Start of DATA FOR THE TASK

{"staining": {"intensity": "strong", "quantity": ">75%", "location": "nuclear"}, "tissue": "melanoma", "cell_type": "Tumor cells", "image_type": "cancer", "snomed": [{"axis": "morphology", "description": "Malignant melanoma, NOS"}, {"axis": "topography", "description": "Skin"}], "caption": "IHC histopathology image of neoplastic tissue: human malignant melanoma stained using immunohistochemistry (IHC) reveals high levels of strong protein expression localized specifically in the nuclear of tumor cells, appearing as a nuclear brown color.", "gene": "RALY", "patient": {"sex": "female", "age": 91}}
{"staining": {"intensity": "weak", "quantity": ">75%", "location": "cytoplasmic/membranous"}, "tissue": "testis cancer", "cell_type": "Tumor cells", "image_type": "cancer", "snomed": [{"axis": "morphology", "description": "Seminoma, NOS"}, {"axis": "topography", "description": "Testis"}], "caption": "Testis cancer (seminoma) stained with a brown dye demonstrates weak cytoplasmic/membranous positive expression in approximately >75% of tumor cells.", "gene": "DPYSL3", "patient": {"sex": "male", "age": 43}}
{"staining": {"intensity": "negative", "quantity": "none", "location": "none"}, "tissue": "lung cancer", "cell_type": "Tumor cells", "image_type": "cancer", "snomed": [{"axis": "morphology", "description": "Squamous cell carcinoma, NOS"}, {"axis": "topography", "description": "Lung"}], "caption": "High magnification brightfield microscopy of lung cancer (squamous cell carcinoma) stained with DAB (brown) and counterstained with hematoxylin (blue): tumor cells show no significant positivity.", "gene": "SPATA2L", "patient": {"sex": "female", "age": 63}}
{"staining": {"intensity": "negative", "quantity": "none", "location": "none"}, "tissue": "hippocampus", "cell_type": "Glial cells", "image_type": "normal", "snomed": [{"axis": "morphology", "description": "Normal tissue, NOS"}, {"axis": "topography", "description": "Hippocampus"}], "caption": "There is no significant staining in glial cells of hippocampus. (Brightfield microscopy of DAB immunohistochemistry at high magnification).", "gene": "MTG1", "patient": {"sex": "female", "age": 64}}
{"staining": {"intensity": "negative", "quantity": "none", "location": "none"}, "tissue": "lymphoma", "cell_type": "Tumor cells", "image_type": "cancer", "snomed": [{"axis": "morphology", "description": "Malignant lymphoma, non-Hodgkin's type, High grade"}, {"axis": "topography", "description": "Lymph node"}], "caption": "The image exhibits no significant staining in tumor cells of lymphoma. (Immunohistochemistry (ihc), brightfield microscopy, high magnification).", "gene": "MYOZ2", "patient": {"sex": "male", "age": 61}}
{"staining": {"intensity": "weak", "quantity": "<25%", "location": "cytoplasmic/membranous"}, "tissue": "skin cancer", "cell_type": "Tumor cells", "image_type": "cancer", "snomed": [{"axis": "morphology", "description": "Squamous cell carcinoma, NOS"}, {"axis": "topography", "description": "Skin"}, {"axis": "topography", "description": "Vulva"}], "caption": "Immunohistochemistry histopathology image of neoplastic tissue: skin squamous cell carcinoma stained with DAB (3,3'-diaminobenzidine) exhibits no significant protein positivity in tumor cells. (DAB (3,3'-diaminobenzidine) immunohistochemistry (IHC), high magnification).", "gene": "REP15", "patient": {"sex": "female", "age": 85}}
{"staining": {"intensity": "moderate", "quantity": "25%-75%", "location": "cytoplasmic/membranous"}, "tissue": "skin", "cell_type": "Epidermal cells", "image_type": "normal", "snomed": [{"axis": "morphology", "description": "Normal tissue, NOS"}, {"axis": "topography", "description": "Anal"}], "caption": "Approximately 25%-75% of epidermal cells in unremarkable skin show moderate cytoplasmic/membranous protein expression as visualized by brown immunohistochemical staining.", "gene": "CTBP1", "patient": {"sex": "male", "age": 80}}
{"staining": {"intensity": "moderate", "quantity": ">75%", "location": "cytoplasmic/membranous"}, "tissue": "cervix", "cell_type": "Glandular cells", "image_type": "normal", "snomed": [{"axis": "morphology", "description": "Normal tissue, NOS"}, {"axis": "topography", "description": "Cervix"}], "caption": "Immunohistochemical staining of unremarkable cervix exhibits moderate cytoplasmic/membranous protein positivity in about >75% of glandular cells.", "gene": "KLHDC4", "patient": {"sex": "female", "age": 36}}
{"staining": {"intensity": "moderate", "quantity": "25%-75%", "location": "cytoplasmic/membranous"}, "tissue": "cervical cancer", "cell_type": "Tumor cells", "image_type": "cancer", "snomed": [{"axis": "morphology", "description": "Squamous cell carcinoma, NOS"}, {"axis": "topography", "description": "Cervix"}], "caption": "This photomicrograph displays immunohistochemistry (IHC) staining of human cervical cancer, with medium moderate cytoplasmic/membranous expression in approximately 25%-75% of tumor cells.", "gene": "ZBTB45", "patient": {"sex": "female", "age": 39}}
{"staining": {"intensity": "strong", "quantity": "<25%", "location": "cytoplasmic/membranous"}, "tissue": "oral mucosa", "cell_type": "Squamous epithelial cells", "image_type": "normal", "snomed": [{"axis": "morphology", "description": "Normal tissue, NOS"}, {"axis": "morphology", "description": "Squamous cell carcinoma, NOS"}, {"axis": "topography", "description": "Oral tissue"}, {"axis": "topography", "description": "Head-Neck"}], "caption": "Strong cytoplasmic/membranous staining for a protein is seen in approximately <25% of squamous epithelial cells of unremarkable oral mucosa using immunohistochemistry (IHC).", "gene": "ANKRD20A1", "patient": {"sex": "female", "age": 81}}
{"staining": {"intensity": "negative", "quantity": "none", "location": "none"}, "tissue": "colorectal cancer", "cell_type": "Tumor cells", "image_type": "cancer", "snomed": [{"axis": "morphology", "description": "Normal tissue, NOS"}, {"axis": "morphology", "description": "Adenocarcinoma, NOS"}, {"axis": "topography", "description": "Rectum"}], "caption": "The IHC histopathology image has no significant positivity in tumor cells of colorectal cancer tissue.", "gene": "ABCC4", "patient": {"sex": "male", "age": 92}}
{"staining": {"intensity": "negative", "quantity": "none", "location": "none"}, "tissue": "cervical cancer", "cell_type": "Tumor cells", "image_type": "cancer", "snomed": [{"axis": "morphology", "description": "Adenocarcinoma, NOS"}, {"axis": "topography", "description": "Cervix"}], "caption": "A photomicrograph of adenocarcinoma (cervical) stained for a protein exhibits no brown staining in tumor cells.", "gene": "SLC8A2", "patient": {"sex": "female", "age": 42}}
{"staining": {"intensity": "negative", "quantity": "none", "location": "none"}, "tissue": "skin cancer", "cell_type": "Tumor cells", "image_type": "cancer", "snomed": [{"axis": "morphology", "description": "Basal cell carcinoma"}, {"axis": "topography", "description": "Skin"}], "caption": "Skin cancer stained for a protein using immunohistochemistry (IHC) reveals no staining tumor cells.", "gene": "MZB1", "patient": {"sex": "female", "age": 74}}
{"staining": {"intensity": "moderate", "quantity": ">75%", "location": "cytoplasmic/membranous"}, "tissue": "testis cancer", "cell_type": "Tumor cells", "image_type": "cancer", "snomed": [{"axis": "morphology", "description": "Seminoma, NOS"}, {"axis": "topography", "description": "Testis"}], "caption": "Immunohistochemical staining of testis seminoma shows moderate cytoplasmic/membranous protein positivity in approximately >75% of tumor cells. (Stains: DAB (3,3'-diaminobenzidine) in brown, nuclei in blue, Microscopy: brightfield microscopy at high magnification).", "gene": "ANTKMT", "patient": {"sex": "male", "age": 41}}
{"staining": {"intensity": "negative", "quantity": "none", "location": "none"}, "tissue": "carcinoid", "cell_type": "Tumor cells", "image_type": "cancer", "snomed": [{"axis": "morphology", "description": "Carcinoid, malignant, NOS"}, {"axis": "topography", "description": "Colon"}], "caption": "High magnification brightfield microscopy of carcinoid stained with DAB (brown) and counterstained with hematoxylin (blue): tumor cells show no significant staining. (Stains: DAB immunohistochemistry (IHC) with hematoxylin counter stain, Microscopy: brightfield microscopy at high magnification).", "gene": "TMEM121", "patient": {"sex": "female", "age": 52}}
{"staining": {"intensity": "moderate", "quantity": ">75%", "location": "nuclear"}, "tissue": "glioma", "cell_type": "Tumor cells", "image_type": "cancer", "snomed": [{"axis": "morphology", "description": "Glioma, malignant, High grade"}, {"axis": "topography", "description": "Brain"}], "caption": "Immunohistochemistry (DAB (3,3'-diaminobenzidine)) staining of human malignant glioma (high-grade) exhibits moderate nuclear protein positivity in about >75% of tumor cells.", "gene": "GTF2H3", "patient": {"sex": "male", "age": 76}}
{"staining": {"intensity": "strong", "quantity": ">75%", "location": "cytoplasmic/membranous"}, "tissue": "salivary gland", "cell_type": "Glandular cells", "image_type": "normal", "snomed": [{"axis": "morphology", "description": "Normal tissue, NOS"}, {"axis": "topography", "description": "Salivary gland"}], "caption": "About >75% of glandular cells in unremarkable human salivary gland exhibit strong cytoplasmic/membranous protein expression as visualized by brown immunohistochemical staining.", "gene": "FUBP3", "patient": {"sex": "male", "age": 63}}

End of DATA FOR THE TASK

Exact reproduction is required: output the lines from the start of the entries above through the line with "cancer (seminoma) stained".

» **EXERCISE SOLUTION**:
{"staining": {"intensity": "strong", "quantity": ">75%", "location": "nuclear"}, "tissue": "melanoma", "cell_type": "Tumor cells", "image_type": "cancer", "snomed": [{"axis": "morphology", "description": "Malignant melanoma, NOS"}, {"axis": "topography", "description": "Skin"}], "caption": "IHC histopathology image of neoplastic tissue: human malignant melanoma stained using immunohistochemistry (IHC) reveals high levels of strong protein expression localized specifically in the nuclear of tumor cells, appearing as a nuclear brown color.", "gene": "RALY", "patient": {"sex": "female", "age": 91}}
{"staining": {"intensity": "weak", "quantity": ">75%", "location": "cytoplasmic/membranous"}, "tissue": "testis cancer", "cell_type": "Tumor cells", "image_type": "cancer", "snomed": [{"axis": "morphology", "description": "Seminoma, NOS"}, {"axis": "topography", "description": "Testis"}], "caption": "Testis cancer (seminoma) stained with a brown dye demonstrates weak cytoplasmic/membranous positive expression in approximately >75% of tumor cells.", "gene": "DPYSL3", "patient": {"sex": "male", "age": 43}}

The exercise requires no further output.